Transcribe, word for word and without additions, each line below from the one containing "<source format=kicad_pcb>" through the one containing "(epsilon_r 4.5)", both ends included.

GIVEN RECORDS
═══

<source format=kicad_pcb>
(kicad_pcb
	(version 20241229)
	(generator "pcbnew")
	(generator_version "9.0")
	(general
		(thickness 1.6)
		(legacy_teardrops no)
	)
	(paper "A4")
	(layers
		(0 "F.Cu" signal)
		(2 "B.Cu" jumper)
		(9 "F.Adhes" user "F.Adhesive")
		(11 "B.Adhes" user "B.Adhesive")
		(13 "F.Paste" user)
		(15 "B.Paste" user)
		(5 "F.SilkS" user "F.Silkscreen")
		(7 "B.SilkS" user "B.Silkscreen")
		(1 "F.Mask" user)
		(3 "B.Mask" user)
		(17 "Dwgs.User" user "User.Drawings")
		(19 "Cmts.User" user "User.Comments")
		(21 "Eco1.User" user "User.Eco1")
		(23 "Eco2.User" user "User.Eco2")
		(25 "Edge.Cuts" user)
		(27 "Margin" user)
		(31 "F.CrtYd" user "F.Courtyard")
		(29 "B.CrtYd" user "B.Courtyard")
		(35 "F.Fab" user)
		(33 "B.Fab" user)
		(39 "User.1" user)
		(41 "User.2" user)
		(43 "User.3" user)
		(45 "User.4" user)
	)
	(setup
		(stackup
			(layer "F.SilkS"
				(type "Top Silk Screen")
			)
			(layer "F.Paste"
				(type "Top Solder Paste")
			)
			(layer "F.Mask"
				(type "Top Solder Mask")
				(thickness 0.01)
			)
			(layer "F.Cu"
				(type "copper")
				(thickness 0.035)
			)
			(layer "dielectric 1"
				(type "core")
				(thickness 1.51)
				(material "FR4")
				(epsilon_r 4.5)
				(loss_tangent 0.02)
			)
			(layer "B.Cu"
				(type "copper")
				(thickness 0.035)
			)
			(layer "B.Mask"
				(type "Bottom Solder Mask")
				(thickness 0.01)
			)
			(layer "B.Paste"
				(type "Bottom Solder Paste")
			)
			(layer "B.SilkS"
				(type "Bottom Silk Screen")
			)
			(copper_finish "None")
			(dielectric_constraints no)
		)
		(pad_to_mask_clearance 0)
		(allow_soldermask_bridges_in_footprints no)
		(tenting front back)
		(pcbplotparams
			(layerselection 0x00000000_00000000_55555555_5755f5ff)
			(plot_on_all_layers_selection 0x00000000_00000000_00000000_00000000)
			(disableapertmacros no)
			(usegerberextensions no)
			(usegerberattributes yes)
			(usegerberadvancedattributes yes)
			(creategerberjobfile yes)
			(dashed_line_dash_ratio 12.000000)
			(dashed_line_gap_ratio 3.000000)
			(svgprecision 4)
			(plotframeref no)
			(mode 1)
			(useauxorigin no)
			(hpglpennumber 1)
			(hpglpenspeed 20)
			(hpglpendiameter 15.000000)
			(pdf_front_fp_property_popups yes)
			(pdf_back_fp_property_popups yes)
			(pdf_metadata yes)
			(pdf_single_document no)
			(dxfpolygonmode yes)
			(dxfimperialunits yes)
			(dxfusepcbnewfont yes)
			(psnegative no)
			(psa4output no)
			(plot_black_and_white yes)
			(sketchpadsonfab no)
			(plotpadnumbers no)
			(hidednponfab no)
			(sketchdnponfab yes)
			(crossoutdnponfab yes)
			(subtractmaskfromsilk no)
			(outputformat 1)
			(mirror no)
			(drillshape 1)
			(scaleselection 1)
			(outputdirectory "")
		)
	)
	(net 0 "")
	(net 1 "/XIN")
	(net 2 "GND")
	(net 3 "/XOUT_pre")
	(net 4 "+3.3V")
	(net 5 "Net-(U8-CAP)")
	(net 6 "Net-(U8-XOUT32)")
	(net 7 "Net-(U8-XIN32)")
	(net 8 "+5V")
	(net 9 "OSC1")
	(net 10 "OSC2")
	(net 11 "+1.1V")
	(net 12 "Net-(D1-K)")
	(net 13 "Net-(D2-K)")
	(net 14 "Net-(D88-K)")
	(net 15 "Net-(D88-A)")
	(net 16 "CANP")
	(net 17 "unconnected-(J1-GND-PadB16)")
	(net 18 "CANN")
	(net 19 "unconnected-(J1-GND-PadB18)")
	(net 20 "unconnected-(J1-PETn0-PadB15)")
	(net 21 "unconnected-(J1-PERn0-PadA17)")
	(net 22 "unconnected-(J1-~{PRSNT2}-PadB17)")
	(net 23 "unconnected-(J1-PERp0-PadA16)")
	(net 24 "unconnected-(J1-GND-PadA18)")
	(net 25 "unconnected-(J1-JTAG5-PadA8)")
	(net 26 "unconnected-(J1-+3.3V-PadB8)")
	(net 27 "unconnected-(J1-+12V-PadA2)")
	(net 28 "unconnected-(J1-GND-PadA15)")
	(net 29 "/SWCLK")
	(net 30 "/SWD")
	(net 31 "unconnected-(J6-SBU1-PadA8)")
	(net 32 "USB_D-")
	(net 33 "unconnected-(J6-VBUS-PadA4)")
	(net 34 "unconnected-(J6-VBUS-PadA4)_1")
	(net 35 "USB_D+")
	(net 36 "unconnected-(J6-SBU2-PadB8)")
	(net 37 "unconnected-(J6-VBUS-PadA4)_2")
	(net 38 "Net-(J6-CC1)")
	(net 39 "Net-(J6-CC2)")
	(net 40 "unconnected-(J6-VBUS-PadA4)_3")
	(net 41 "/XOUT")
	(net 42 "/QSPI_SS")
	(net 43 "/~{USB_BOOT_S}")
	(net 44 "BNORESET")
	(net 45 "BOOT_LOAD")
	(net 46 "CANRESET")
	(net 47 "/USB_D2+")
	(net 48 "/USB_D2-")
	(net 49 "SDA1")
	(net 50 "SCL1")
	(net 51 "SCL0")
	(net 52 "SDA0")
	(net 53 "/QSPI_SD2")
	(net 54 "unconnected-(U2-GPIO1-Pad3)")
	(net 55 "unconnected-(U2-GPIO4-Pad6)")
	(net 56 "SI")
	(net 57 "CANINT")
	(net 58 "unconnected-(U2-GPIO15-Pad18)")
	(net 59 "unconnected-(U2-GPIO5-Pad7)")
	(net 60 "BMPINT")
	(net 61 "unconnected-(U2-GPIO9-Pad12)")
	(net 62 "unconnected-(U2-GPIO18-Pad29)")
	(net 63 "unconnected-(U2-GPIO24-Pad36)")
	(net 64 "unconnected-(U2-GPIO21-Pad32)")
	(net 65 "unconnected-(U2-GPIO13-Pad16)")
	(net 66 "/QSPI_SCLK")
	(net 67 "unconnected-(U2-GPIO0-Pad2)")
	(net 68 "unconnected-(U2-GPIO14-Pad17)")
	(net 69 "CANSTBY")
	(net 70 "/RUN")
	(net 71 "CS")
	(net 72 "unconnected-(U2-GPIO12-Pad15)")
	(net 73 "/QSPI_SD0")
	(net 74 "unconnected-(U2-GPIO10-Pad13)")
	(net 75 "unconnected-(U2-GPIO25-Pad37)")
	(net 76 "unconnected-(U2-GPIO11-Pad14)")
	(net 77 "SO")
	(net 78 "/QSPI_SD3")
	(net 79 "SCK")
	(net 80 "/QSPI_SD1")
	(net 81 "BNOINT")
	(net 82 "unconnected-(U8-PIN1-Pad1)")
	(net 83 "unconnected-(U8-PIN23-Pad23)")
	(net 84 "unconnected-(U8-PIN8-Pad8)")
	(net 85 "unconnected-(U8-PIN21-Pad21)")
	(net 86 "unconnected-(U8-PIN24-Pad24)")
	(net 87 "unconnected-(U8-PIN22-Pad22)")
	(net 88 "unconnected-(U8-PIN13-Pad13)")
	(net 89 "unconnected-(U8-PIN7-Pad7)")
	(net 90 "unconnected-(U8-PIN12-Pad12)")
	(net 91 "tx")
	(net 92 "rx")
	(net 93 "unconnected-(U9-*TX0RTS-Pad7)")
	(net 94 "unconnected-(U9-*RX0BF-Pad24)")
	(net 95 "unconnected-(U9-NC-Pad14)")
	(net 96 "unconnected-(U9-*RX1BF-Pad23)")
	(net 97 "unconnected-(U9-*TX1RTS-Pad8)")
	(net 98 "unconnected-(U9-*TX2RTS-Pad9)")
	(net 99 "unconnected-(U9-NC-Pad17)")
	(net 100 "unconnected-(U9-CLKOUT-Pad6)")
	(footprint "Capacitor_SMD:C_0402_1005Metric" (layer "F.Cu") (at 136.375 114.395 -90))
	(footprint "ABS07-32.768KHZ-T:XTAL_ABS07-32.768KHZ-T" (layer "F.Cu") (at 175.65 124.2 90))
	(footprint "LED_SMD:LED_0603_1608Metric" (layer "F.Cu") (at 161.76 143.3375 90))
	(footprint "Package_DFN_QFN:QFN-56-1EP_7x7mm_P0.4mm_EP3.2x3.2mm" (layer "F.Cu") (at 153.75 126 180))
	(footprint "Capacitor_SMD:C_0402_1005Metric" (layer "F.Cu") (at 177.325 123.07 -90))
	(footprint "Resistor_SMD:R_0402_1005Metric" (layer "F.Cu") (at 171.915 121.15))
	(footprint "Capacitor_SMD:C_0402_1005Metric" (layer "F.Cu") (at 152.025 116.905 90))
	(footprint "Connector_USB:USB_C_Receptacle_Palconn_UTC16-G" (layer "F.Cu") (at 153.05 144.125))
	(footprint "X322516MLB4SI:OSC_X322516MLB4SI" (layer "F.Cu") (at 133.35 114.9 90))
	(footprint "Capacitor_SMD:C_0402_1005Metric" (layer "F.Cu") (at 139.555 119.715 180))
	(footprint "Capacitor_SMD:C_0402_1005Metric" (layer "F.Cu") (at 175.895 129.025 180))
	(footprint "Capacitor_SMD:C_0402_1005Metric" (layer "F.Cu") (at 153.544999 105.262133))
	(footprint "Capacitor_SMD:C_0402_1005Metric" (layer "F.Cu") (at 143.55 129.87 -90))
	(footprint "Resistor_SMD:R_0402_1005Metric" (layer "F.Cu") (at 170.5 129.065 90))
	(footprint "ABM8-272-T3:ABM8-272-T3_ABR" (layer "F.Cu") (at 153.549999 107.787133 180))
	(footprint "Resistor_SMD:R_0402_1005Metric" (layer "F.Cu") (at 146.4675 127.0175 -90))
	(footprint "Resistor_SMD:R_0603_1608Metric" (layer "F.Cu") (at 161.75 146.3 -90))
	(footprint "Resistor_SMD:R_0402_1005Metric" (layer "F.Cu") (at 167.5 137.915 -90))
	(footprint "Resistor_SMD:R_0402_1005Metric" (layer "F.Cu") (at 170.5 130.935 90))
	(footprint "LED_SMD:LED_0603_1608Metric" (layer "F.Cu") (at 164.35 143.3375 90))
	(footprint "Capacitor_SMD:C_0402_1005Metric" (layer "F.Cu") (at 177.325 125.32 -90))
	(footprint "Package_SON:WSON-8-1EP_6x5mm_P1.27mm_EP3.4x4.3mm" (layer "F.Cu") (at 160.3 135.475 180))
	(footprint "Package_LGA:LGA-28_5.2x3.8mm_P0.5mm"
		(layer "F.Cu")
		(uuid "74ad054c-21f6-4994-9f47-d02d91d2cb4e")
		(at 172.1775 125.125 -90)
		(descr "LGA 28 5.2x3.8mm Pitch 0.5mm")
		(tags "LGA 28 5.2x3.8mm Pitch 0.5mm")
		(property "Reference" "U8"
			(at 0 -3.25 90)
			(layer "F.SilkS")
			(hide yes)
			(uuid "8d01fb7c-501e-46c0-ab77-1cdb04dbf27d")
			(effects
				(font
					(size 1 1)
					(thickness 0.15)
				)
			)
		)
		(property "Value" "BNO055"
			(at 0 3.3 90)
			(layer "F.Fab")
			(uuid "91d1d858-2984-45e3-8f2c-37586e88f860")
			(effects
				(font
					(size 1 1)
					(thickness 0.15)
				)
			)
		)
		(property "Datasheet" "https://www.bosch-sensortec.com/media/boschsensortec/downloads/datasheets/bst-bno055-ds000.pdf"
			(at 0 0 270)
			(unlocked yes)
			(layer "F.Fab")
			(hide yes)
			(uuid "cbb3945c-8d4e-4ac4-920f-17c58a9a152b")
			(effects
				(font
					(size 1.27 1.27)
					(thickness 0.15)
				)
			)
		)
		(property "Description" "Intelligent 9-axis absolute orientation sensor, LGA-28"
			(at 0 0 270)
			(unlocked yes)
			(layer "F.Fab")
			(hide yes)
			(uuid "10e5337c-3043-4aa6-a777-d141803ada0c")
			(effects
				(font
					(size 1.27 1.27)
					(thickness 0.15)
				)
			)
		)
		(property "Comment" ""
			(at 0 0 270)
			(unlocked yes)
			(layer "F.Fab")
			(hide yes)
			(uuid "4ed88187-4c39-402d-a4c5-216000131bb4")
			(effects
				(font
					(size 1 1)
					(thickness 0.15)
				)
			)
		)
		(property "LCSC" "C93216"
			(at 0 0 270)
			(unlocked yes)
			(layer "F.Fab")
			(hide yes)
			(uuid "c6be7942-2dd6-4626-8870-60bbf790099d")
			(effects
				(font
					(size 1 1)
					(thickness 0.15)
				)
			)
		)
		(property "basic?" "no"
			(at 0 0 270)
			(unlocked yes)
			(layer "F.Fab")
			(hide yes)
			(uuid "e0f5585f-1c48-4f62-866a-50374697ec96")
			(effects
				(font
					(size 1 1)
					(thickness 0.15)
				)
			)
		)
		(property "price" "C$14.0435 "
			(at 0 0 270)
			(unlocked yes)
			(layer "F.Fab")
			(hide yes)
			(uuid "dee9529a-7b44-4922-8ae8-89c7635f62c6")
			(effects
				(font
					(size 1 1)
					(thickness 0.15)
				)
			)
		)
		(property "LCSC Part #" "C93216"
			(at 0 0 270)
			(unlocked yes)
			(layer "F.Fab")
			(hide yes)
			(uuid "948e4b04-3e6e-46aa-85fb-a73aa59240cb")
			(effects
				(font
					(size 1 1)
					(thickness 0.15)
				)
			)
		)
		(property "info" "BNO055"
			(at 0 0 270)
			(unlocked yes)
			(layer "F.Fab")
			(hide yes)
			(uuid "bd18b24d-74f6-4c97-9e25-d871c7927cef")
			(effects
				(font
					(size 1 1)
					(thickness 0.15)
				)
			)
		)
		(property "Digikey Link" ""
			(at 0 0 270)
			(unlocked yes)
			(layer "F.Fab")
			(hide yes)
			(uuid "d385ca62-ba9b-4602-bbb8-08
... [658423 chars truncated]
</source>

═══

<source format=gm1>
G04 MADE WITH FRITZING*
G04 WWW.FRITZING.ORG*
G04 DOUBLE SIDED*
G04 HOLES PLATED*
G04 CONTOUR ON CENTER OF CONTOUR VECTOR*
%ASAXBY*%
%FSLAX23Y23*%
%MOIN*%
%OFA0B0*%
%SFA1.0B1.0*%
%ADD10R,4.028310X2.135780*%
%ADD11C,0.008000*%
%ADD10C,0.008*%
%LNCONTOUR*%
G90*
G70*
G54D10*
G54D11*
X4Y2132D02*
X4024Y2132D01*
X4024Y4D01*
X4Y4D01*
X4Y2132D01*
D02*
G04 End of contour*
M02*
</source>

═══

OUTPUT
<source format=kicad_pcb>
(kicad_pcb
	(version 20241229)
	(generator "pcbnew")
	(generator_version "9.0")
	(general
		(thickness 1.6)
		(legacy_teardrops no)
	)
	(paper "A4")
	(layers
		(0 "F.Cu" signal)
		(2 "B.Cu" jumper)
		(9 "F.Adhes" user "F.Adhesive")
		(11 "B.Adhes" user "B.Adhesive")
		(13 "F.Paste" user)
		(15 "B.Paste" user)
		(5 "F.SilkS" user "F.Silkscreen")
		(7 "B.SilkS" user "B.Silkscreen")
		(1 "F.Mask" user)
		(3 "B.Mask" user)
		(17 "Dwgs.User" user "User.Drawings")
		(19 "Cmts.User" user "User.Comments")
		(21 "Eco1.User" user "User.Eco1")
		(23 "Eco2.User" user "User.Eco2")
		(25 "Edge.Cuts" user)
		(27 "Margin" user)
		(31 "F.CrtYd" user "F.Courtyard")
		(29 "B.CrtYd" user "B.Courtyard")
		(35 "F.Fab" user)
		(33 "B.Fab" user)
		(39 "User.1" user)
		(41 "User.2" user)
		(43 "User.3" user)
		(45 "User.4" user)
	)
	(setup
		(stackup
			(layer "F.SilkS"
				(type "Top Silk Screen")
			)
			(layer "F.Paste"
				(type "Top Solder Paste")
			)
			(layer "F.Mask"
				(type "Top Solder Mask")
				(thickness 0.01)
			)
			(layer "F.Cu"
				(type "copper")
				(thickness 0.035)
			)
			(layer "dielectric 1"
				(type "core")
				(thickness 1.51)
				(material "FR4")
				(epsilon_r 4.5)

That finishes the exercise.